Reading passage:
• • • • • • •

Humbled & Developing a Novel Idea

It’s been a heady week for me, watching my page view hits rack up on Yahoo! Voices.  The story and poem are still featured so I’m waiting to see where that run ends, but I had a humbling moment yesterday as well.  I finally actually looked at the poem since I put it up and realized, to my chagrin, that I had transposed two stanzas so that the rhyme scheme was not proper for a villanelle.  In a villanelle, the last line of each stanza is supposed to alternate.  The way it was displayed, stanzas 3 and 4 ended with the same line.  Ah, well. I consoled myself with the delusion that only a poet would notice.  (I certainly didn’t.)  I fixed it and had a bit of a laugh at my own expense.

Moving right along, I’m getting ready for CampNaNoWriMo.  Are you?  I won’t pretend that I actually intend to write 50,000 words in June, but I’m using it as a catalyst to get my new novel off the ground.  Before June 1st, I’ll continue to read Writing the Breakout Novel by Donald Maass and make notes for the novel as I find inspiration.  This weekend I hope to fill out the character, setting and plot sheets I found online.

The novel I’m going to write is based on my own short story, Biomalware.  (Hubris, anyone?), I’ll try to give you an idea of how I’m using Writing the Breakout Novel to help me develop this short story into a novel.

Biomalware is about a young, widowed father who takes his two year old daughter to the doctor’s office because every time she eats, she’s in pain.  She only eats when the hunger overcomes her fear of the pain.  The doctor writes the father a prescription that should help but the nurse slips the father a note telling him that there’s someone who can help more.  He goes out to the place on the note and the farmer there tells him it’s GMO crops contaminating all our food that has made it indigestible for his daughter.

My writer’s group strongly urged me to turn this into a novel.  I decided to take their advice but obviously the story needs a lot of developing to sustain a novel.  Writing the Breakout Novel is helping me marshal my thoughts to do that.  I’ll give some examples of advice from the book and how it has inspired my thinking.

• • • • • • •

Apply what you read:
1: Update the blog post from "Biomalware is about" to "inspired my thinking.", changing "farmer" to "grower".
2: Which kinds of sheets does the blog post's writer hope to fill out this weekend?

• • • • • • •

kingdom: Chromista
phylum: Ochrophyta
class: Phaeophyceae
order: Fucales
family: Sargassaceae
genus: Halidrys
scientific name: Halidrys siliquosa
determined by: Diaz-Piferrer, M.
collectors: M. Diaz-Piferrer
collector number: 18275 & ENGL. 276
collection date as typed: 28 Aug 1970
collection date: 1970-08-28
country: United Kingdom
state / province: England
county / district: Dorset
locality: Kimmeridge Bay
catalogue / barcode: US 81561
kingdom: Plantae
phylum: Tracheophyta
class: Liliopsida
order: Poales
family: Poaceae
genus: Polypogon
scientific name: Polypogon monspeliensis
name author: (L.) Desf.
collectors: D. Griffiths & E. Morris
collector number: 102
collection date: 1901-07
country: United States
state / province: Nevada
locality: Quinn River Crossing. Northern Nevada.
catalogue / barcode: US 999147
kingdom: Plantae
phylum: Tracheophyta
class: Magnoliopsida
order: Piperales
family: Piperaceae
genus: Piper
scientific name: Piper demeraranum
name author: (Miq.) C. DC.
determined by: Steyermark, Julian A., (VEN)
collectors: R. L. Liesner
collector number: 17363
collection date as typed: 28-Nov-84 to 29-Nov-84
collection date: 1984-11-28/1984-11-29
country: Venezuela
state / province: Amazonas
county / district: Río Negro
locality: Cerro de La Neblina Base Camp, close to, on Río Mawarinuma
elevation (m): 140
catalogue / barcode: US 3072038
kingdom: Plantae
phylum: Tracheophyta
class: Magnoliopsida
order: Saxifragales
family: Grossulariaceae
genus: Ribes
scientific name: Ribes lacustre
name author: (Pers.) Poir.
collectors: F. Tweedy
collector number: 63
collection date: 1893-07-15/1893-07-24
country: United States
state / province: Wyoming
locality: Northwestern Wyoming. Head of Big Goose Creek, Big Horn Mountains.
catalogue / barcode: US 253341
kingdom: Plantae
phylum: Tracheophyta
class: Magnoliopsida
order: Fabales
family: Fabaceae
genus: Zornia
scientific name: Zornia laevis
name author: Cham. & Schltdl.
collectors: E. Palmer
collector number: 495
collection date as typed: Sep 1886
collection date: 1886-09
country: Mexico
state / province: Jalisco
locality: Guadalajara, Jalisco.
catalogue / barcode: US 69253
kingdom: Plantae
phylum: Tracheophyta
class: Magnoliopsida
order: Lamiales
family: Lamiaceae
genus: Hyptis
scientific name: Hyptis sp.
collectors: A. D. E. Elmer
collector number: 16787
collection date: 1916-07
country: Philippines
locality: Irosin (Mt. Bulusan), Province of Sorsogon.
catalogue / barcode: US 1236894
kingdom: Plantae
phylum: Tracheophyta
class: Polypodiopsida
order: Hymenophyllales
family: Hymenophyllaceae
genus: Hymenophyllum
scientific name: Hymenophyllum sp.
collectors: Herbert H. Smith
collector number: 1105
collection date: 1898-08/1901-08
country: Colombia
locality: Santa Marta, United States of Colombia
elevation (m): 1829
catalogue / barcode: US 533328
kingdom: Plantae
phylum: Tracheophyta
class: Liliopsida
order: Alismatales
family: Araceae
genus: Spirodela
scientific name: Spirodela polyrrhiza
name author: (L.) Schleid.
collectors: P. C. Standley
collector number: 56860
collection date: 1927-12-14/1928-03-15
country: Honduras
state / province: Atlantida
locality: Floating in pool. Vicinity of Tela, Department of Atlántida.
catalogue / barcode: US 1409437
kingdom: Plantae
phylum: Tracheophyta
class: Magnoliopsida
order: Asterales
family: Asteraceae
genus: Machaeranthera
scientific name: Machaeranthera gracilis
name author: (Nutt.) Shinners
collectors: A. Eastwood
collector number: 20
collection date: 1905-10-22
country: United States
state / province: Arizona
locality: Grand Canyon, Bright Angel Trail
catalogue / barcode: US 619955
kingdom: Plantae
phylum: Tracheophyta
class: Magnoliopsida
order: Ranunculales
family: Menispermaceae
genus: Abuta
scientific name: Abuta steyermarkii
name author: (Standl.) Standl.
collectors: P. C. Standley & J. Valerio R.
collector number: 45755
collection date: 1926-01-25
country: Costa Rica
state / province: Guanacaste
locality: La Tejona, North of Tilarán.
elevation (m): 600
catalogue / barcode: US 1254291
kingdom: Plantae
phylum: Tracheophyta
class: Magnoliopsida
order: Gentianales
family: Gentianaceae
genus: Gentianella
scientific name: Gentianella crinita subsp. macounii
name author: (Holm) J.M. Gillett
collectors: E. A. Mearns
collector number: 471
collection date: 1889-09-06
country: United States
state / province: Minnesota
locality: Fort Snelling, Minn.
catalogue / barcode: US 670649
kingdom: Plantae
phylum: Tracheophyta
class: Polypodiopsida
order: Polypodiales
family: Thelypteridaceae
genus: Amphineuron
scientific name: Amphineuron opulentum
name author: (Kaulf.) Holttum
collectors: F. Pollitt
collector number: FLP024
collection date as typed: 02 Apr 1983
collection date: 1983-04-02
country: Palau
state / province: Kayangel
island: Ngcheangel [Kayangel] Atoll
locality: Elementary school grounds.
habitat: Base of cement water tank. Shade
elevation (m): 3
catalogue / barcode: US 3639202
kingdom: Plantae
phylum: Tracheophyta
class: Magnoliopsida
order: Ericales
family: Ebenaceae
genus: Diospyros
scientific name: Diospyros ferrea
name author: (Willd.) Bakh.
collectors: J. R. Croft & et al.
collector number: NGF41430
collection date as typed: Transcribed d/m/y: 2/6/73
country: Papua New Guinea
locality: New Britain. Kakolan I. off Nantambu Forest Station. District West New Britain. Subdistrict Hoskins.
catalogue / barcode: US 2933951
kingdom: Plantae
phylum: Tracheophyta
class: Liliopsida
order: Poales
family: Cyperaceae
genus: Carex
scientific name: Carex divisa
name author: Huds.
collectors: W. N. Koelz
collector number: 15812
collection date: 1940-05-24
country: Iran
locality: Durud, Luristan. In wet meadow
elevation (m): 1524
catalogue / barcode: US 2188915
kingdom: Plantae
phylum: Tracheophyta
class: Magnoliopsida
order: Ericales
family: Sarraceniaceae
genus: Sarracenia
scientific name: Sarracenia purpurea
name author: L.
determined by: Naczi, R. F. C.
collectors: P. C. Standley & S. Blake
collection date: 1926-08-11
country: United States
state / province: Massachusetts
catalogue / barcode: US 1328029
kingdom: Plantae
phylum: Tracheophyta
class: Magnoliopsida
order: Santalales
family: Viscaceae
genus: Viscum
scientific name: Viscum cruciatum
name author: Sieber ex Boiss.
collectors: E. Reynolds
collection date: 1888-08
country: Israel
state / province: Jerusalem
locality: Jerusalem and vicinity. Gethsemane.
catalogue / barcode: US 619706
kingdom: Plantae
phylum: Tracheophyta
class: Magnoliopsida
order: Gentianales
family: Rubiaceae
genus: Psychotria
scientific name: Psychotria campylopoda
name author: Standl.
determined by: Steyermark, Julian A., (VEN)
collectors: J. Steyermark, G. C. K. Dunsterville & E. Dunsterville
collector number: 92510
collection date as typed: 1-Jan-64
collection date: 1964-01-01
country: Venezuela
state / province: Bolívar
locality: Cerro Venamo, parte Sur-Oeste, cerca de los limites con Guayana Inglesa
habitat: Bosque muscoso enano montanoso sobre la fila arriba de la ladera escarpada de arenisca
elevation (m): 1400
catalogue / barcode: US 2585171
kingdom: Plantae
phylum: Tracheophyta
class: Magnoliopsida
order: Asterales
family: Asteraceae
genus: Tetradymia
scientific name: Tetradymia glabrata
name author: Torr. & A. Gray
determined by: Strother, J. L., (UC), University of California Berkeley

• • • • • • •

Solutions to the exercise:
1:
Biomalware is about a young, widowed father who takes his two year old daughter to the doctor’s office because every time she eats, she’s in pain.  She only eats when the hunger overcomes her fear of the pain.  The doctor writes the father a prescription that should help but the nurse slips the father a note telling him that there’s someone who can help more.  He goes out to the place on the note and the grower there tells him it’s GMO crops contaminating all our food that has made it indigestible for his daughter.

My writer’s group strongly urged me to turn this into a novel.  I decided to take their advice but obviously the story needs a lot of developing to sustain a novel.  Writing the Breakout Novel is helping me marshal my thoughts to do that.  I’ll give some examples of advice from the book and how it has inspired my thinking.

2: Character sheets, setting sheets and plot sheets.